Selection =
======

To the extent technology spillovers (e.g., published papers, conference lectures, cross-firm recruitment) imperfectly communicate a rival's R/D activities, research will be replicated. The greater the number of research teams, the greater the amount of replication. But replication means spillovers from four firms aren't likely twice that from two. And therefore for an individual country replication means that even if the number of spillover paths increases by the square of the number of researching units, the overall spillover benefit probably does not increase by [U.sub.n](u - 1) as we have assumed, but increases at a diminishing rate. Hence the curvilinear technology-parity line given in Figure II likely has less curvature than that illustrated in the example.

On the other hand, working to further increase the curvature is the geographical proximity of the researching units. Jaffe [1985, 1986] found, for example, that clusters of firms in close proximity to one another receive more patents per R/D dollar spent, have greater productivity growth, and more heavily invest in R/D than the average firm in their class.

Neither are spillovers binary variables, either present or not present, as has been assumed for the asymmetry condition. And as indicated, even a small amount of spillovers imply replication of research, and therefore curvature to the technology-parity line of Figure II. Despite these apparent qualifications, several useful policy-relevant observations can be drawn.

======

Items =
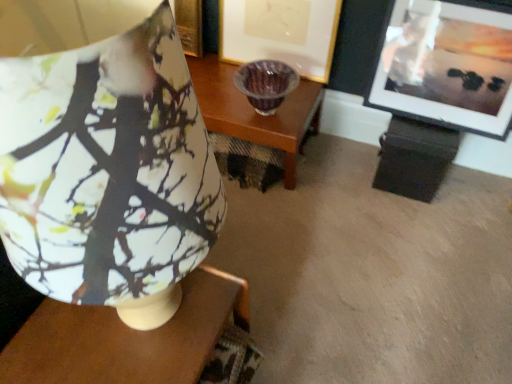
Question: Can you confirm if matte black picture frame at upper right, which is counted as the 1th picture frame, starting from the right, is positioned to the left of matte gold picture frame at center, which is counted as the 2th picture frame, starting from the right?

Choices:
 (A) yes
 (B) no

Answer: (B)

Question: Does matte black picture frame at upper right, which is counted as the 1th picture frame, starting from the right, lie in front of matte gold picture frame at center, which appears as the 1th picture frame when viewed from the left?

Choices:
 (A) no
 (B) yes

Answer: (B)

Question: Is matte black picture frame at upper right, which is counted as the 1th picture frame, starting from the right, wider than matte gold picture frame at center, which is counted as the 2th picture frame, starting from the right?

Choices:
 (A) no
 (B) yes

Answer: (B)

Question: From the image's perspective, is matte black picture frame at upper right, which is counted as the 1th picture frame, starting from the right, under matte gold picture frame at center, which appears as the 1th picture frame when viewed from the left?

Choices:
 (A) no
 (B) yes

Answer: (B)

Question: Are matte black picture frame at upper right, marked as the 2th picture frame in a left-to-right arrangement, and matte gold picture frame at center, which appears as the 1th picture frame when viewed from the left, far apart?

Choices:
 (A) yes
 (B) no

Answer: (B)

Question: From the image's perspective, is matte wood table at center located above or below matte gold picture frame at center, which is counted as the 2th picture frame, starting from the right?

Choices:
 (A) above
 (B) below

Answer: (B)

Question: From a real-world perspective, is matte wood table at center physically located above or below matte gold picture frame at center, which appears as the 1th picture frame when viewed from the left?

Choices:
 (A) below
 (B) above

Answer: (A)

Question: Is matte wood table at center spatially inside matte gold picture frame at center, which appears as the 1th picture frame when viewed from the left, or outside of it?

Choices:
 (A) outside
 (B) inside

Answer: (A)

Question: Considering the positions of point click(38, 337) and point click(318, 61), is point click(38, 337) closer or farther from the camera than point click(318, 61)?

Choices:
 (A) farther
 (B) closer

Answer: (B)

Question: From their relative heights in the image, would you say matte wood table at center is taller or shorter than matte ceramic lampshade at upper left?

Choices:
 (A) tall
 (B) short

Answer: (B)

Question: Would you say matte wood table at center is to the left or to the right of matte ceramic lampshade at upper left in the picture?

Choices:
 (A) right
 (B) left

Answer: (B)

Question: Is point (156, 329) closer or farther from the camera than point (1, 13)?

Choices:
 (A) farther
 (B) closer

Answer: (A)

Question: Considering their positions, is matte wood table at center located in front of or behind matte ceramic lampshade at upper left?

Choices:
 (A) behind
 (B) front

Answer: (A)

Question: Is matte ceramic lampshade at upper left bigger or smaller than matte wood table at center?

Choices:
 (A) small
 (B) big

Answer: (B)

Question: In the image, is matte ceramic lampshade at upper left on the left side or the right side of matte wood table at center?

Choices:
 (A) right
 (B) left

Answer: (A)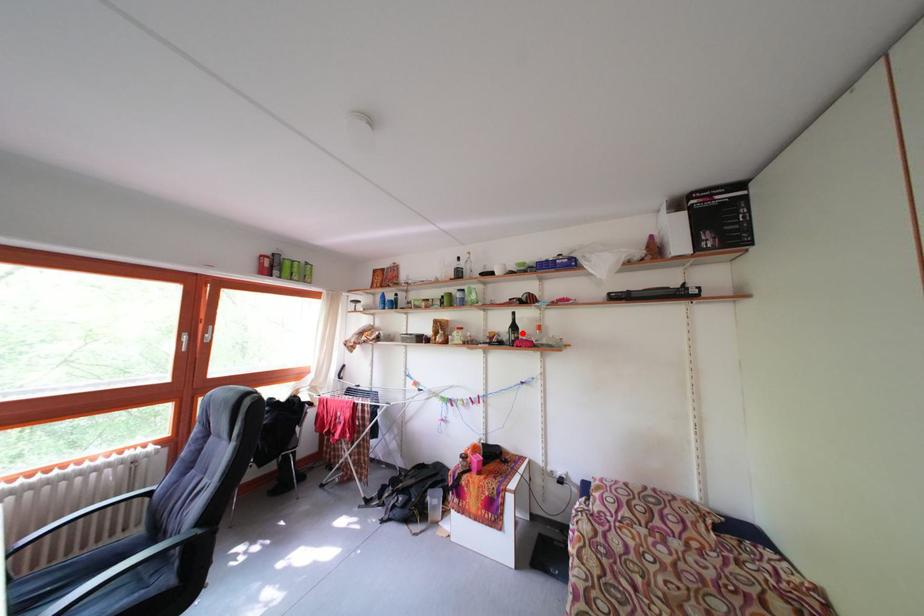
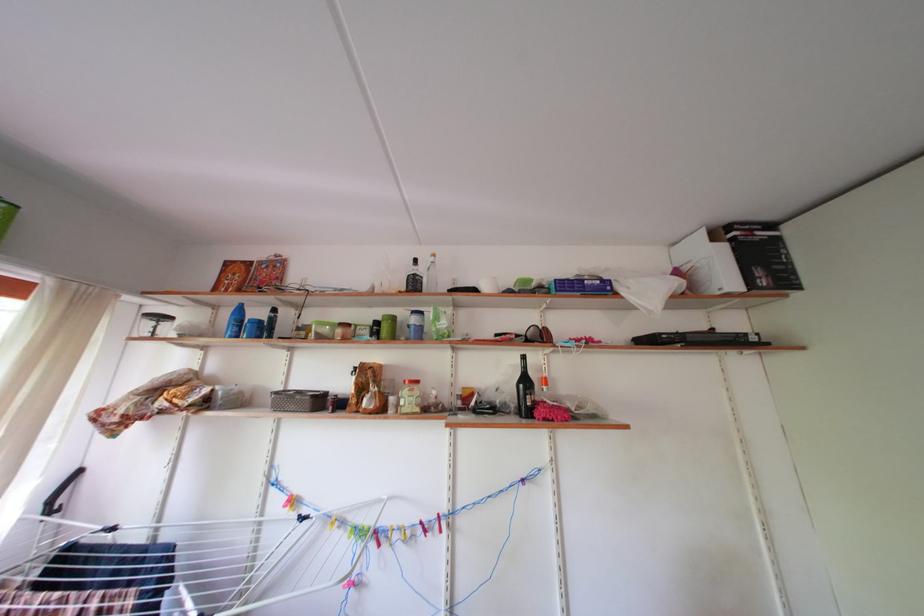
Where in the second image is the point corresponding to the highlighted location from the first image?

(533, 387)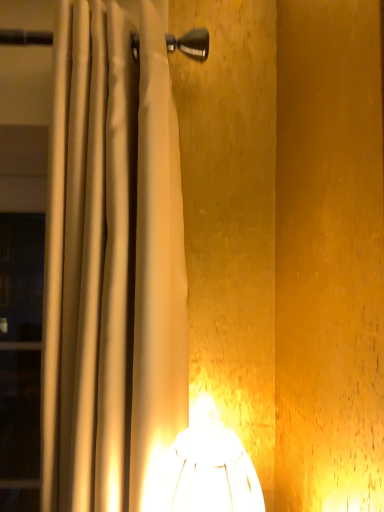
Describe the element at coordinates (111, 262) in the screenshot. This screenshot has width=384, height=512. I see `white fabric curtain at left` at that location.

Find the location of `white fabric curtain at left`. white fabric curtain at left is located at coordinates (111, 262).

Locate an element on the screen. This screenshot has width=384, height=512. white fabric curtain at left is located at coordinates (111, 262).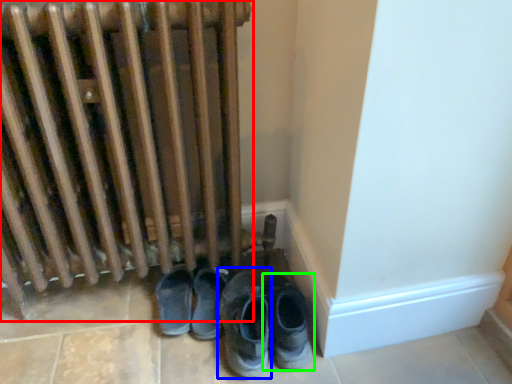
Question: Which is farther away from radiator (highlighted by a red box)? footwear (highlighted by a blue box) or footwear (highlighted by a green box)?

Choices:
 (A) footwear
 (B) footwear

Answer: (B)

======

Written task = Reproduce the portion of the research spillovers passage above starting at "On the other" and ending at "can be drawn.".

Written response =
On the other hand, working to further increase the curvature is the geographical proximity of the researching units. Jaffe [1985, 1986] found, for example, that clusters of firms in close proximity to one another receive more patents per R/D dollar spent, have greater productivity growth, and more heavily invest in R/D than the average firm in their class.

Neither are spillovers binary variables, either present or not present, as has been assumed for the asymmetry condition. And as indicated, even a small amount of spillovers imply replication of research, and therefore curvature to the technology-parity line of Figure II. Despite these apparent qualifications, several useful policy-relevant observations can be drawn.